== What needs to be done ==
Render the material below as a JSON list of strings, one per line with blank lines omitted, starting with the line containing "family: Amaranthaceae" and continuing through the line containing "genus: Agelaius". Include only those lines, both ends included.

** begin Supplied material **

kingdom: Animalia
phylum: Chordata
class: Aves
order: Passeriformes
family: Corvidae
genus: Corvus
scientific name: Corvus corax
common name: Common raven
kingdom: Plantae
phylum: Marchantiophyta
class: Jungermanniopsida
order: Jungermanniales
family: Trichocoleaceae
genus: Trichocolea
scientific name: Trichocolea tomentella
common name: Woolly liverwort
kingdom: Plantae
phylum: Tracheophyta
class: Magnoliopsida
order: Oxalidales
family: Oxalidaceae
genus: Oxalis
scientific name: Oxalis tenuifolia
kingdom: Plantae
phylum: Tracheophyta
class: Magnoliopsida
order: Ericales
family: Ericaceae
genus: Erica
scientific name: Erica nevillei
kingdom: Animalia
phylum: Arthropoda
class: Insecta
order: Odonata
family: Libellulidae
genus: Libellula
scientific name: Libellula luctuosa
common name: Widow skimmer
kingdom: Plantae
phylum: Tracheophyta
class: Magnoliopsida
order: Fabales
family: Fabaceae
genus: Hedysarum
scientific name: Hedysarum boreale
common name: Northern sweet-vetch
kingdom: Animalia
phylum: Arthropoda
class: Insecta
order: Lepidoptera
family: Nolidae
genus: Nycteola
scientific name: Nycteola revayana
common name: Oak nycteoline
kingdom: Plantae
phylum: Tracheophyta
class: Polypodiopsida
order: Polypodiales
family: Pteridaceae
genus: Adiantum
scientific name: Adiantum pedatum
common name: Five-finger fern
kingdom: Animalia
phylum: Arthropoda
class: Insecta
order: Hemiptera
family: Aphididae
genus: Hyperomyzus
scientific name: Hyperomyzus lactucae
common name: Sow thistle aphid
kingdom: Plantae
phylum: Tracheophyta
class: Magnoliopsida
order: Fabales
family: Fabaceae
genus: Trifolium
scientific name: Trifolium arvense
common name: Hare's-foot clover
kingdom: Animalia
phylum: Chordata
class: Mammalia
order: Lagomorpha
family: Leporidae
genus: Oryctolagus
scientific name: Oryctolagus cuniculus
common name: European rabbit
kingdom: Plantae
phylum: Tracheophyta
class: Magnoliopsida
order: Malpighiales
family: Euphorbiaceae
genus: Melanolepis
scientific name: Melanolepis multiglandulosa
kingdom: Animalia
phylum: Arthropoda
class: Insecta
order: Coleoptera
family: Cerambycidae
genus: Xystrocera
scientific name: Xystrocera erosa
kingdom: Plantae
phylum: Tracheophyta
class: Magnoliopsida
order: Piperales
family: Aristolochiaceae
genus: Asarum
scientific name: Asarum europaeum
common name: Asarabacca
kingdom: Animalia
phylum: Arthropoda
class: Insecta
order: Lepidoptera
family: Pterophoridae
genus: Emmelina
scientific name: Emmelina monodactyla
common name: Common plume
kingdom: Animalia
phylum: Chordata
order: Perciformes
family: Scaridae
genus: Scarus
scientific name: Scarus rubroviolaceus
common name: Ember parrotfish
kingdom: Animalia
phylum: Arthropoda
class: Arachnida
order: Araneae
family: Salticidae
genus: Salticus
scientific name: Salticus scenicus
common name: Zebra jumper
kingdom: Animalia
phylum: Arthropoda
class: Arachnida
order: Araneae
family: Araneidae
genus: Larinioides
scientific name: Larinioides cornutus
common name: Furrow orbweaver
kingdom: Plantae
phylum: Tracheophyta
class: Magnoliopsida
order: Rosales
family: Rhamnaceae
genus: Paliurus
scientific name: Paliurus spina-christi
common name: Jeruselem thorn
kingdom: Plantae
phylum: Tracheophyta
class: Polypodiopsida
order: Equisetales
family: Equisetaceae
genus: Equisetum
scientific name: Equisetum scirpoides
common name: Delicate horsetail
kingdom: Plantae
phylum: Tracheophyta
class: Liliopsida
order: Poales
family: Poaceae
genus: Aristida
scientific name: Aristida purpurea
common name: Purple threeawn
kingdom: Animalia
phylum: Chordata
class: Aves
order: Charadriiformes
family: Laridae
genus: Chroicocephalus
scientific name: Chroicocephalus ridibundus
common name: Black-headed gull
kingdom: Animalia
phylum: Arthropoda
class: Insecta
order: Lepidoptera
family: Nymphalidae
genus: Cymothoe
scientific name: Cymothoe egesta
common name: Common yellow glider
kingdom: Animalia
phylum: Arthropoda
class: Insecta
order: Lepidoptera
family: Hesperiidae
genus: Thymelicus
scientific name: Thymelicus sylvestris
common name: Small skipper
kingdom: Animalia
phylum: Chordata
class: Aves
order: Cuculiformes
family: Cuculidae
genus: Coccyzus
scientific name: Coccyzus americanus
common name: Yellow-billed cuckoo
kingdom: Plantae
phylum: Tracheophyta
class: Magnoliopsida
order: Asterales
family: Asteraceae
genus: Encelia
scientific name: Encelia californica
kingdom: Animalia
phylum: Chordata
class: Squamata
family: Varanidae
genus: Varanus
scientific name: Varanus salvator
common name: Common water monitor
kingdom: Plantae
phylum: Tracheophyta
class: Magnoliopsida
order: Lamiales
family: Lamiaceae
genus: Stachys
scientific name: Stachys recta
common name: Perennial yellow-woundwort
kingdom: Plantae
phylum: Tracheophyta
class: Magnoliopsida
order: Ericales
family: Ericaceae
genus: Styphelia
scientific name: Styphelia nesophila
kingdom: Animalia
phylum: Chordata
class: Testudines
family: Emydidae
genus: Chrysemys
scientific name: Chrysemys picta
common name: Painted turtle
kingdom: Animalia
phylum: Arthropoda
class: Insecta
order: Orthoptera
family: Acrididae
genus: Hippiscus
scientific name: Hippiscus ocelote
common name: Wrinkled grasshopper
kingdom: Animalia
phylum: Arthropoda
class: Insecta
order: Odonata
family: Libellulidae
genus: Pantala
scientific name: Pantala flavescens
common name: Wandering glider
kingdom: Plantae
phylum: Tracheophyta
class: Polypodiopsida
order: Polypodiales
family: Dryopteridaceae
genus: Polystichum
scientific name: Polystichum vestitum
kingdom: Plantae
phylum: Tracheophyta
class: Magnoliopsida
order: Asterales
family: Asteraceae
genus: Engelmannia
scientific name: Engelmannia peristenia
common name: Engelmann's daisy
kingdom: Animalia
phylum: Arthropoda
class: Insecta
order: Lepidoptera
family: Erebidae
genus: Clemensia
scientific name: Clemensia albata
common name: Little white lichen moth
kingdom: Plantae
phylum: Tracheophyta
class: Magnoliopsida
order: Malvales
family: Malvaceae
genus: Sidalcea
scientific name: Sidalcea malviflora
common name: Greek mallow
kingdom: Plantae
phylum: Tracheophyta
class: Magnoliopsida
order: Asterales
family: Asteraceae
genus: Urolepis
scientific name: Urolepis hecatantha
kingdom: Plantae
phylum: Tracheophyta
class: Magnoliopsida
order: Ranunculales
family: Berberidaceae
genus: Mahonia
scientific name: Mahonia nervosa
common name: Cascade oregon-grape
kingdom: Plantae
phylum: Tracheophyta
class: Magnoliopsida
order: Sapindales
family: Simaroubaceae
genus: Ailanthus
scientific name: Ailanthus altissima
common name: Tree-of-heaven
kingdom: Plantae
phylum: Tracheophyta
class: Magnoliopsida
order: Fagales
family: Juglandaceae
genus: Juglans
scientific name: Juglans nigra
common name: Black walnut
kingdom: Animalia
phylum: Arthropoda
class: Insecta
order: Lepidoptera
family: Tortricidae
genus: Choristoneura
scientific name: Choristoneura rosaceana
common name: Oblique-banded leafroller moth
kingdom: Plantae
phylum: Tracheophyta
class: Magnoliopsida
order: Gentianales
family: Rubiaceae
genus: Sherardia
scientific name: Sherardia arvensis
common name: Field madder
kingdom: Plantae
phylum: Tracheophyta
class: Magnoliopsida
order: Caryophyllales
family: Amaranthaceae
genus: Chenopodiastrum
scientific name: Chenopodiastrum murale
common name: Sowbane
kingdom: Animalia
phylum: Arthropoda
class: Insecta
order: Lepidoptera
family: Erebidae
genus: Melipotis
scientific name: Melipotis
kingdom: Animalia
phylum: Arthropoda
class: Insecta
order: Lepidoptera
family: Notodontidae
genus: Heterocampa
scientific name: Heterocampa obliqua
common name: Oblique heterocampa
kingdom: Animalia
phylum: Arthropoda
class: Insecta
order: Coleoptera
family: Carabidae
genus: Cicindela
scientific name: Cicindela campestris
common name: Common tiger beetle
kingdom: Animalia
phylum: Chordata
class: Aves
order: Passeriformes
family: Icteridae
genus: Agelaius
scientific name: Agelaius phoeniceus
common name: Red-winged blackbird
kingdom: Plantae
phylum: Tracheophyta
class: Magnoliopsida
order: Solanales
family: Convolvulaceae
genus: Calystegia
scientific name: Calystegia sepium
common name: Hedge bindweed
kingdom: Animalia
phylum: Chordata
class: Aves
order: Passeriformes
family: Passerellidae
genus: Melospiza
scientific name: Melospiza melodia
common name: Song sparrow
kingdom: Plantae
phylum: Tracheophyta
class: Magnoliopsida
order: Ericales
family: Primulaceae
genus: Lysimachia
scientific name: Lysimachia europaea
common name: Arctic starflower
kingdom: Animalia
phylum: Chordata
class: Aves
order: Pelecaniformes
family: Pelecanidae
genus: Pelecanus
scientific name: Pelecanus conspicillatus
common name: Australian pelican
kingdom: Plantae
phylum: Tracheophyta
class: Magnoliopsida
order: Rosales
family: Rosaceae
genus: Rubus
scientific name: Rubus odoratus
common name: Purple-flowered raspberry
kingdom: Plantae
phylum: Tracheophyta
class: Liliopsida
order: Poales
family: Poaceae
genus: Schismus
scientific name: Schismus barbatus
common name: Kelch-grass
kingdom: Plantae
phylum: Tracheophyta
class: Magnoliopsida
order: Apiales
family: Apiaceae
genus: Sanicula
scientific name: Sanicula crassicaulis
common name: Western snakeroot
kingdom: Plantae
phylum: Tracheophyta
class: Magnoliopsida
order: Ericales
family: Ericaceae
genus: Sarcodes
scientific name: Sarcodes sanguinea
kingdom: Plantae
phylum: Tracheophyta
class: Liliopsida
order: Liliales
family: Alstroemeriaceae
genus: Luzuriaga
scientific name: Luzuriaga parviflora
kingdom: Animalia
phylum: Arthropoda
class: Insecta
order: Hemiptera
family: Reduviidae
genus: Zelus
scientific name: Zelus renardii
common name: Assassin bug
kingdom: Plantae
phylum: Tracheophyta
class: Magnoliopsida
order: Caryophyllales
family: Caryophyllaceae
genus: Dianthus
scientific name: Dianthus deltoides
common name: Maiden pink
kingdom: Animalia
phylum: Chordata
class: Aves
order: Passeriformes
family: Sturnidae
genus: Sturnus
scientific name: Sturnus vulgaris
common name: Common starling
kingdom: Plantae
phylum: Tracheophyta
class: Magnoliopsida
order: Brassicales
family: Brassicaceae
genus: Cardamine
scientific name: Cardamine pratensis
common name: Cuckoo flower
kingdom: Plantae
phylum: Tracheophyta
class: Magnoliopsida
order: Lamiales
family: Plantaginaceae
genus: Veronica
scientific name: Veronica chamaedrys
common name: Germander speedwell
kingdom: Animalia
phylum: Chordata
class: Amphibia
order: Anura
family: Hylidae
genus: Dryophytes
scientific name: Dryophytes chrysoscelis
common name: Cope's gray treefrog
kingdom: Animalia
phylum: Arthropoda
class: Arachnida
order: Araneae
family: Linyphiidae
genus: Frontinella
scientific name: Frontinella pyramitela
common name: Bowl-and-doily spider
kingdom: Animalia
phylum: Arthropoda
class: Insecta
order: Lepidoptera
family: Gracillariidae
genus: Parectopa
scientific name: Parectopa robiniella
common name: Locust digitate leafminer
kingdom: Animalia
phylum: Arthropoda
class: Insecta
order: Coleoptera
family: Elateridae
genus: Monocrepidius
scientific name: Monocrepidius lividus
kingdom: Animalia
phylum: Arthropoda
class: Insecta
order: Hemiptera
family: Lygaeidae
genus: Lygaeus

** end Supplied material **

== In response ==
[
  "family: Amaranthaceae",
  "genus: Chenopodiastrum",
  "scientific name: Chenopodiastrum murale",
  "common name: Sowbane",
  "kingdom: Animalia",
  "phylum: Arthropoda",
  "class: Insecta",
  "order: Lepidoptera",
  "family: Erebidae",
  "genus: Melipotis",
  "scientific name: Melipotis",
  "kingdom: Animalia",
  "phylum: Arthropoda",
  "class: Insecta",
  "order: Lepidoptera",
  "family: Notodontidae",
  "genus: Heterocampa",
  "scientific name: Heterocampa obliqua",
  "common name: Oblique heterocampa",
  "kingdom: Animalia",
  "phylum: Arthropoda",
  "class: Insecta",
  "order: Coleoptera",
  "family: Carabidae",
  "genus: Cicindela",
  "scientific name: Cicindela campestris",
  "common name: Common tiger beetle",
  "kingdom: Animalia",
  "phylum: Chordata",
  "class: Aves",
  "order: Passeriformes",
  "family: Icteridae",
  "genus: Agelaius"
]